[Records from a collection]
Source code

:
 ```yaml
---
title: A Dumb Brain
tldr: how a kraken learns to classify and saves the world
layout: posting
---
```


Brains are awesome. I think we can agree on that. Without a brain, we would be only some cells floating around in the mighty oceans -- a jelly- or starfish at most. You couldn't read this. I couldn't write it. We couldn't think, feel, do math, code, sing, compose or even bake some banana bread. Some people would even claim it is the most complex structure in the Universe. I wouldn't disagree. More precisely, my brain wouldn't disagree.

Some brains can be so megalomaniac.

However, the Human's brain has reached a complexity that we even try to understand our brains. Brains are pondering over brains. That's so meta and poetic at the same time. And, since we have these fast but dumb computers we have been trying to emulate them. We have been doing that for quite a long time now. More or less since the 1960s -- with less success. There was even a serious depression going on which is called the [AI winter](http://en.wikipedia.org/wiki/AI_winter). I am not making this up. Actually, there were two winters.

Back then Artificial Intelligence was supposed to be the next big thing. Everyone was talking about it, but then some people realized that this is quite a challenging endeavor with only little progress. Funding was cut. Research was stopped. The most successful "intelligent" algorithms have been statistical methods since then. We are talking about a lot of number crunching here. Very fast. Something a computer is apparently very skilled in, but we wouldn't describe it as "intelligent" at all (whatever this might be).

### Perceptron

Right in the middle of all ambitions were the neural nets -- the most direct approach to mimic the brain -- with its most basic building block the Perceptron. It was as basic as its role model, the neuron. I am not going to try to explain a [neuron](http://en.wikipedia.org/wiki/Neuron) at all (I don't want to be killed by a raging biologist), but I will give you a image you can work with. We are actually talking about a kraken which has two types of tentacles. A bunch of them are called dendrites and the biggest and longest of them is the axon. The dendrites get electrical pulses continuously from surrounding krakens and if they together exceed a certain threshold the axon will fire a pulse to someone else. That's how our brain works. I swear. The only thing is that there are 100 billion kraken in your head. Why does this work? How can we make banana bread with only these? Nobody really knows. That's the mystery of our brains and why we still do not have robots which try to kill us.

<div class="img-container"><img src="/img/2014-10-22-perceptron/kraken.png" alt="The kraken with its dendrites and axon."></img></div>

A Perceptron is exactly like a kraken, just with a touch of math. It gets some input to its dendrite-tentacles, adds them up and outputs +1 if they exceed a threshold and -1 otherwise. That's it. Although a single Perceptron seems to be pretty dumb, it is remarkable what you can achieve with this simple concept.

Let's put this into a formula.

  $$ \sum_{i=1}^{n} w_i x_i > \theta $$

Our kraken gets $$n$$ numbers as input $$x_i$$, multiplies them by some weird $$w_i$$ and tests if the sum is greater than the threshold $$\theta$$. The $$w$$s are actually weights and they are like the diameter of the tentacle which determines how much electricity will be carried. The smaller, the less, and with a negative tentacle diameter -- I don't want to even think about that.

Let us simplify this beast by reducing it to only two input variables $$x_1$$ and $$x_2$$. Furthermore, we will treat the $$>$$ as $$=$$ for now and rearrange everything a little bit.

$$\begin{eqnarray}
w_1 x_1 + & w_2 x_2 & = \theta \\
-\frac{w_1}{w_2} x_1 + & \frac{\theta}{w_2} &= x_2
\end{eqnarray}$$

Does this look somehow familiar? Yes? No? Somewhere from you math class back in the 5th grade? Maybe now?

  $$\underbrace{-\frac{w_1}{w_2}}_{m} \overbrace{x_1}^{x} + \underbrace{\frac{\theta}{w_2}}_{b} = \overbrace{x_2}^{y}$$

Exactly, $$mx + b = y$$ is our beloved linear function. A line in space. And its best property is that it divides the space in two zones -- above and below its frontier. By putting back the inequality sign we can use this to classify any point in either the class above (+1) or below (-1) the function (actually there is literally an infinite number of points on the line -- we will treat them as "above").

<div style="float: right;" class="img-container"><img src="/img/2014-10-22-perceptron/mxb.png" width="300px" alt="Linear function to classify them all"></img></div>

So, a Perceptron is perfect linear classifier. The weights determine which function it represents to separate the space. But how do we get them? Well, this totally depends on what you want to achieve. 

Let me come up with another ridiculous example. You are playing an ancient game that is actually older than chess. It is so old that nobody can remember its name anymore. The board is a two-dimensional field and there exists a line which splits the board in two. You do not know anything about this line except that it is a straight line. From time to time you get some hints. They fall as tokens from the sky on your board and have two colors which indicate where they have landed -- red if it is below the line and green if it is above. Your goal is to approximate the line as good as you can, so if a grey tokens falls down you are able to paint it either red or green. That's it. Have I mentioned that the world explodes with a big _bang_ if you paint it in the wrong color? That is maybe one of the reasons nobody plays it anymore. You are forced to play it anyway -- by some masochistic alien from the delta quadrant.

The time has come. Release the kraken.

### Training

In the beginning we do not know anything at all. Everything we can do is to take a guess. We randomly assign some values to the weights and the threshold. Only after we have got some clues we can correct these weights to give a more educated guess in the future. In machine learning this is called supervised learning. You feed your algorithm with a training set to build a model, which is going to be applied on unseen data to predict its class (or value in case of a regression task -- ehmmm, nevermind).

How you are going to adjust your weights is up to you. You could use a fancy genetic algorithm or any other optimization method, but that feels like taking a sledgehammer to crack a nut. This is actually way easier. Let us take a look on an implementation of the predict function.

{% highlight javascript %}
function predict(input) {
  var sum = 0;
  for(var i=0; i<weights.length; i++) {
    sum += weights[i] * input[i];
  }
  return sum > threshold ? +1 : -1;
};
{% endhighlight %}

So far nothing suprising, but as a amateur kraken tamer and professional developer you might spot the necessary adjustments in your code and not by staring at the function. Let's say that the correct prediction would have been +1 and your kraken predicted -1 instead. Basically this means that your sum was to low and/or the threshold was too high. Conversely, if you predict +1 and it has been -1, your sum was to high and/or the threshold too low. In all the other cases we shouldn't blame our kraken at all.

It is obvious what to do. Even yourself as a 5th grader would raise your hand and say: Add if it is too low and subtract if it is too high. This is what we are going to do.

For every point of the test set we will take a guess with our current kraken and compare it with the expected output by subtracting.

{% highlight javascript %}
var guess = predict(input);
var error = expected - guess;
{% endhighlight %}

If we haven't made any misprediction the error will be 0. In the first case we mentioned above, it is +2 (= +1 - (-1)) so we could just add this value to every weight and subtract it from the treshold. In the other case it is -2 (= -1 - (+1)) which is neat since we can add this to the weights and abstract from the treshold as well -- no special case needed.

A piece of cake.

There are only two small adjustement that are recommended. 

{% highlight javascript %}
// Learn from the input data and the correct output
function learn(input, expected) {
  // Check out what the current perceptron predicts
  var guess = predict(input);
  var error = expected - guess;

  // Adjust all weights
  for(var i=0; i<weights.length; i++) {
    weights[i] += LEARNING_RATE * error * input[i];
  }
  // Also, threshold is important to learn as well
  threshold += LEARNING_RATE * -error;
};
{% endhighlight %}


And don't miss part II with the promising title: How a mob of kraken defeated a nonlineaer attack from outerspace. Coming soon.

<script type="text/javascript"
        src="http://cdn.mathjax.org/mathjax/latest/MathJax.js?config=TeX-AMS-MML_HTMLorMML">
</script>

Exercise
Each record needs to be duplicated exactly as given.

Task response
Source code

:
 ```yaml
---
title: A Dumb Brain
tldr: how a kraken learns to classify and saves the world
layout: posting
---
```


Brains are awesome. I think we can agree on that. Without a brain, we would be only some cells floating around in the mighty oceans -- a jelly- or starfish at most. You couldn't read this. I couldn't write it. We couldn't think, feel, do math, code, sing, compose or even bake some banana bread. Some people would even claim it is the most complex structure in the Universe. I wouldn't disagree. More precisely, my brain wouldn't disagree.

Some brains can be so megalomaniac.

However, the Human's brain has reached a complexity that we even try to understand our brains. Brains are pondering over brains. That's so meta and poetic at the same time. And, since we have these fast but dumb computers we have been trying to emulate them. We have been doing that for quite a long time now. More or less since the 1960s -- with less success. There was even a serious depression going on which is called the [AI winter](http://en.wikipedia.org/wiki/AI_winter). I am not making this up. Actually, there were two winters.

Back then Artificial Intelligence was supposed to be the next big thing. Everyone was talking about it, but then some people realized that this is quite a challenging endeavor with only little progress. Funding was cut. Research was stopped. The most successful "intelligent" algorithms have been statistical methods since then. We are talking about a lot of number crunching here. Very fast. Something a computer is apparently very skilled in, but we wouldn't describe it as "intelligent" at all (whatever this might be).

### Perceptron

Right in the middle of all ambitions were the neural nets -- the most direct approach to mimic the brain -- with its most basic building block the Perceptron. It was as basic as its role model, the neuron. I am not going to try to explain a [neuron](http://en.wikipedia.org/wiki/Neuron) at all (I don't want to be killed by a raging biologist), but I will give you a image you can work with. We are actually talking about a kraken which has two types of tentacles. A bunch of them are called dendrites and the biggest and longest of them is the axon. The dendrites get electrical pulses continuously from surrounding krakens and if they together exceed a certain threshold the axon will fire a pulse to someone else. That's how our brain works. I swear. The only thing is that there are 100 billion kraken in your head. Why does this work? How can we make banana bread with only these? Nobody really knows. That's the mystery of our brains and why we still do not have robots which try to kill us.

<div class="img-container"><img src="/img/2014-10-22-perceptron/kraken.png" alt="The kraken with its dendrites and axon."></img></div>

A Perceptron is exactly like a kraken, just with a touch of math. It gets some input to its dendrite-tentacles, adds them up and outputs +1 if they exceed a threshold and -1 otherwise. That's it. Although a single Perceptron seems to be pretty dumb, it is remarkable what you can achieve with this simple concept.

Let's put this into a formula.

  $$ \sum_{i=1}^{n} w_i x_i > \theta $$

Our kraken gets $$n$$ numbers as input $$x_i$$, multiplies them by some weird $$w_i$$ and tests if the sum is greater than the threshold $$\theta$$. The $$w$$s are actually weights and they are like the diameter of the tentacle which determines how much electricity will be carried. The smaller, the less, and with a negative tentacle diameter -- I don't want to even think about that.

Let us simplify this beast by reducing it to only two input variables $$x_1$$ and $$x_2$$. Furthermore, we will treat the $$>$$ as $$=$$ for now and rearrange everything a little bit.

$$\begin{eqnarray}
w_1 x_1 + & w_2 x_2 & = \theta \\
-\frac{w_1}{w_2} x_1 + & \frac{\theta}{w_2} &= x_2
\end{eqnarray}$$

Does this look somehow familiar? Yes? No? Somewhere from you math class back in the 5th grade? Maybe now?

  $$\underbrace{-\frac{w_1}{w_2}}_{m} \overbrace{x_1}^{x} + \underbrace{\frac{\theta}{w_2}}_{b} = \overbrace{x_2}^{y}$$

Exactly, $$mx + b = y$$ is our beloved linear function. A line in space. And its best property is that it divides the space in two zones -- above and below its frontier. By putting back the inequality sign we can use this to classify any point in either the class above (+1) or below (-1) the function (actually there is literally an infinite number of points on the line -- we will treat them as "above").

<div style="float: right;" class="img-container"><img src="/img/2014-10-22-perceptron/mxb.png" width="300px" alt="Linear function to classify them all"></img></div>

So, a Perceptron is perfect linear classifier. The weights determine which function it represents to separate the space. But how do we get them? Well, this totally depends on what you want to achieve. 

Let me come up with another ridiculous example. You are playing an ancient game that is actually older than chess. It is so old that nobody can remember its name anymore. The board is a two-dimensional field and there exists a line which splits the board in two. You do not know anything about this line except that it is a straight line. From time to time you get some hints. They fall as tokens from the sky on your board and have two colors which indicate where they have landed -- red if it is below the line and green if it is above. Your goal is to approximate the line as good as you can, so if a grey tokens falls down you are able to paint it either red or green. That's it. Have I mentioned that the world explodes with a big _bang_ if you paint it in the wrong color? That is maybe one of the reasons nobody plays it anymore. You are forced to play it anyway -- by some masochistic alien from the delta quadrant.

The time has come. Release the kraken.

### Training

In the beginning we do not know anything at all. Everything we can do is to take a guess. We randomly assign some values to the weights and the threshold. Only after we have got some clues we can correct these weights to give a more educated guess in the future. In machine learning this is called supervised learning. You feed your algorithm with a training set to build a model, which is going to be applied on unseen data to predict its class (or value in case of a regression task -- ehmmm, nevermind).

How you are going to adjust your weights is up to you. You could use a fancy genetic algorithm or any other optimization method, but that feels like taking a sledgehammer to crack a nut. This is actually way easier. Let us take a look on an implementation of the predict function.

{% highlight javascript %}
function predict(input) {
  var sum = 0;
  for(var i=0; i<weights.length; i++) {
    sum += weights[i] * input[i];
  }
  return sum > threshold ? +1 : -1;
};
{% endhighlight %}

So far nothing suprising, but as a amateur kraken tamer and professional developer you might spot the necessary adjustments in your code and not by staring at the function. Let's say that the correct prediction would have been +1 and your kraken predicted -1 instead. Basically this means that your sum was to low and/or the threshold was too high. Conversely, if you predict +1 and it has been -1, your sum was to high and/or the threshold too low. In all the other cases we shouldn't blame our kraken at all.

It is obvious what to do. Even yourself as a 5th grader would raise your hand and say: Add if it is too low and subtract if it is too high. This is what we are going to do.

For every point of the test set we will take a guess with our current kraken and compare it with the expected output by subtracting.

{% highlight javascript %}
var guess = predict(input);
var error = expected - guess;
{% endhighlight %}

If we haven't made any misprediction the error will be 0. In the first case we mentioned above, it is +2 (= +1 - (-1)) so we could just add this value to every weight and subtract it from the treshold. In the other case it is -2 (= -1 - (+1)) which is neat since we can add this to the weights and abstract from the treshold as well -- no special case needed.

A piece of cake.

There are only two small adjustement that are recommended. 

{% highlight javascript %}
// Learn from the input data and the correct output
function learn(input, expected) {
  // Check out what the current perceptron predicts
  var guess = predict(input);
  var error = expected - guess;

  // Adjust all weights
  for(var i=0; i<weights.length; i++) {
    weights[i] += LEARNING_RATE * error * input[i];
  }
  // Also, threshold is important to learn as well
  threshold += LEARNING_RATE * -error;
};
{% endhighlight %}


And don't miss part II with the promising title: How a mob of kraken defeated a nonlineaer attack from outerspace. Coming soon.

<script type="text/javascript"
        src="http://cdn.mathjax.org/mathjax/latest/MathJax.js?config=TeX-AMS-MML_HTMLorMML">
</script>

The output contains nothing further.